What’s this? It looks like a brick. But bigger. And less sturdy. There are words on the front. Bern’s Guide to Preserving Meat. It opens too. Inside, there are more words. Salting Instructions. Read this section very carefully. If you don’t, you’ll spend a long time on the toilet. The toilet’s the last place you want to be during a zombie apocalypse. Step 1. Wash your goddamn hands. Step 2. Make sure your goddamned hands are washed. Step 3. Dry your hands (not on your pants that have infected blood on them!). Step 4. Make sure the table is clean. Imagine washing your goddamn hands and the table has infected blood on it. Step 5.
There are a lot of steps. I don’t have time to read everything right now. The others are still being killed. But this openable brick is exactly what I was looking for—a method to make food last longer than a day. This is enough. Along with the meat I took, I gained a lot from these prey. Whether or not they kill all the others doesn’t matter. It’d be nice if I their brains were available for me to eat. But I shouldn’t get too greedy. I might die. There’s nothing left in the room to take. There are hooks with more meat suspended in the air by ropes. But they’re too high up to take. I’m not sure I need them. If they’re tied in a different method, it’ll take a long time to get them down. I’ll leave now. And I’ll close the door behind me. The others wouldn’t be interested with the stench coming off the dead others. But it doesn’t hurt to make sure.
How are the others doing? They’re still surrounding the building. Not a lot of them are dead. The corpses are blocking the holes, not letting the prey kill anymore. But the others haven’t made any progress. They can’t press the walls down. They can’t press the doors down eithers. There’s no way for them to go in. Should I bring them away? It took a long time to tie all those spikes onto their arms. Would they even follow, knowing there’s prey inside? I can’t prod them all, can’t bring them all away. What a waste. All the rope, all the spikes. Did I really gain enough from these prey? Others are expendable; there will always be more. But the time I spent on them. I can’t get that back. That’s another period of sunrise I’ll have to spend on gathering spikes, tying them too.

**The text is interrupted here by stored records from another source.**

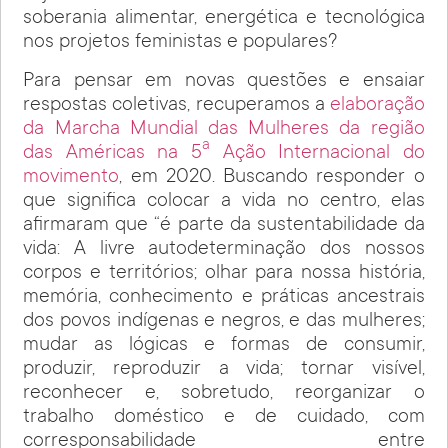
soberania alimentar, energética e tecnológica
nos projetos feministas e populares?
Para pensar em novas questões e ensaiar
respostas coletivas, recuperamos a
elaboração
da Marcha Mundial das Mulheres da região
a
das Américas na 5
Ação Internacional do
movimento
, em 2020. Buscando responder o
que significa colocar a vida no centro, elas
afirmaram que “é parte da sustentabilidade da
vida: A livre autodeterminação dos nossos
corpos e territórios; olhar para nossa história,
memória, conhecimento e práticas ancestrais
dos povos indígenas e negros, e das mulheres;
mudar as lógicas e formas de consumir,
produzir, reproduzir a vida; tornar visível,
reconhecer e, sobretudo, reorganizar o
trabalho doméstico e de cuidado, com
corresponsabilidade entre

But I did get a lot from the prey. The method of food preservation. Meat. Isn’t it safe to burn the building down now? If I can’t get inside the building, why should I care about what’s still inside? It’s better to burn it. But starting a fire may take a while. The trees are far away. There aren’t any logs lying around. I should’ve brought logs, should’ve brought many things. I could’ve tied a tent to an other, put items in the tent. Why didn’t I think of it earlier? I always realize things too late. First, the wood-cutting tool. Now, this. It’s a learning experience.
Where’s the other with all my ropes? It should be easy to see with its bag. But I can’t see it. There are too many others. It must be near the center. Or in the front. Am I going to lose my ropes too? And the spare bag. I don’t want to. But there’s no way inside. The others are dying, slowly. But still dying. The prey will kill them all eventually, leaving only me behind. The difference between the prey and the others is too great.

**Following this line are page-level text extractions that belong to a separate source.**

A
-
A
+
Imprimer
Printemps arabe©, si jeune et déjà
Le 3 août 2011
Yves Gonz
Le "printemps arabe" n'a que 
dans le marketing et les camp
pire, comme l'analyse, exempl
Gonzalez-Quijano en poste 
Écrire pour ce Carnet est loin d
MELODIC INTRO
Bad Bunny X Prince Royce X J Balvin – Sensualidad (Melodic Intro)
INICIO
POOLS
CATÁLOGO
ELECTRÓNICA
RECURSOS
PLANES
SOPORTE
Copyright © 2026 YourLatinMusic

Wait. When I was in the tree, I saw a fire. Where is it? It was over here, by the smoking logs. But it’s out, already gone. The big logs are left. Can they still be used? After burning something once, it can’t be burned again. But these logs still have edges that aren’t burnt. Are they enough? I don’t think so. Wait. There are dead others pressed against the walls and doors. They’re wearing clothes. What if I light them on fire instead? Others don’t catch fire; I’ve tested. But their clothes do. Is it enough to set the walls on fire? There’s only one way to find out.